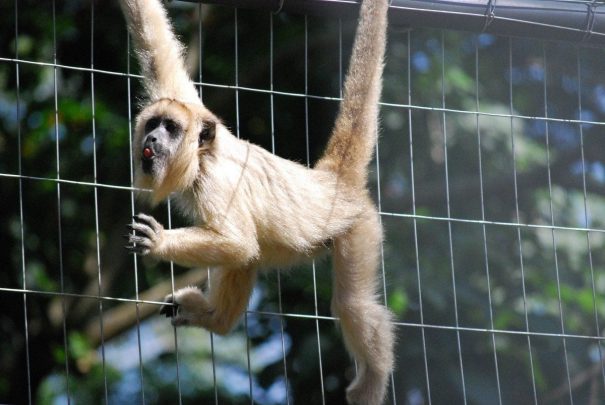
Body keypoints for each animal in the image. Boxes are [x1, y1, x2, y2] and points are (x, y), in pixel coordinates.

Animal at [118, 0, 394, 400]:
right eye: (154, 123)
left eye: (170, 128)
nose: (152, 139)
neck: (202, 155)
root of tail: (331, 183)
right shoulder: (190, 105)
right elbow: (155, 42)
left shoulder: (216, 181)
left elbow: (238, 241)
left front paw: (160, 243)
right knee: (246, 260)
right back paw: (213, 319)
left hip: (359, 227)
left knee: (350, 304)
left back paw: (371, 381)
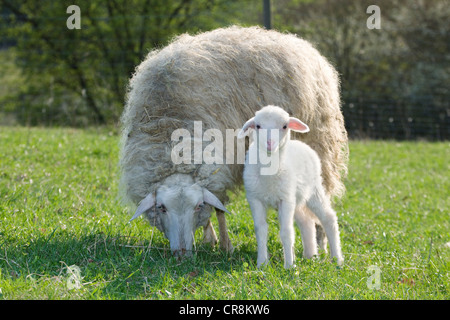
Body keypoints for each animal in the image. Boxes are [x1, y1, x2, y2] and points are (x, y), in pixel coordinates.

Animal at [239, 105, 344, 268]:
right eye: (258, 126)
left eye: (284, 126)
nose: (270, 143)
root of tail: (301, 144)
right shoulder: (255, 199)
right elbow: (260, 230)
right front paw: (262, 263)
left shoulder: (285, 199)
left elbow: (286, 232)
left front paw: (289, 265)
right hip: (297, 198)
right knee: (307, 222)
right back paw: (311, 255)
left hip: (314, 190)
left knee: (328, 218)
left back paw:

▶ **TASK DESCRIPTION**: An exact restatement of the entries above is needed; no picture may appear in it.

▶ **TASK SOLUTION**:
Body keypoints for each animal in the image. Boxes are [x1, y1, x2, y2] and points are (x, y), in pixel coordinates.

Animal at [118, 0, 394, 400]:
right eye: (154, 123)
left eye: (170, 128)
nose: (152, 139)
neck: (202, 155)
root of tail: (331, 183)
right shoulder: (190, 105)
right elbow: (155, 42)
left shoulder: (216, 181)
left elbow: (238, 241)
left front paw: (160, 243)
right knee: (246, 260)
right back paw: (213, 319)
left hip: (359, 227)
left knee: (350, 304)
left back paw: (371, 381)
Body keypoints for each animal in the image. Boxes are [x1, y1, x2, y2] and points are (x, y), in pixel coordinates.

Animal at [239, 105, 344, 268]:
right eye: (258, 126)
left eye: (284, 126)
nose: (270, 143)
root of tail: (301, 144)
right shoulder: (255, 199)
right elbow: (260, 230)
right front paw: (262, 263)
left shoulder: (285, 199)
left elbow: (286, 232)
left front paw: (289, 265)
right hip: (297, 198)
right knee: (307, 222)
right back paw: (311, 255)
left hip: (314, 190)
left knee: (328, 218)
left back paw:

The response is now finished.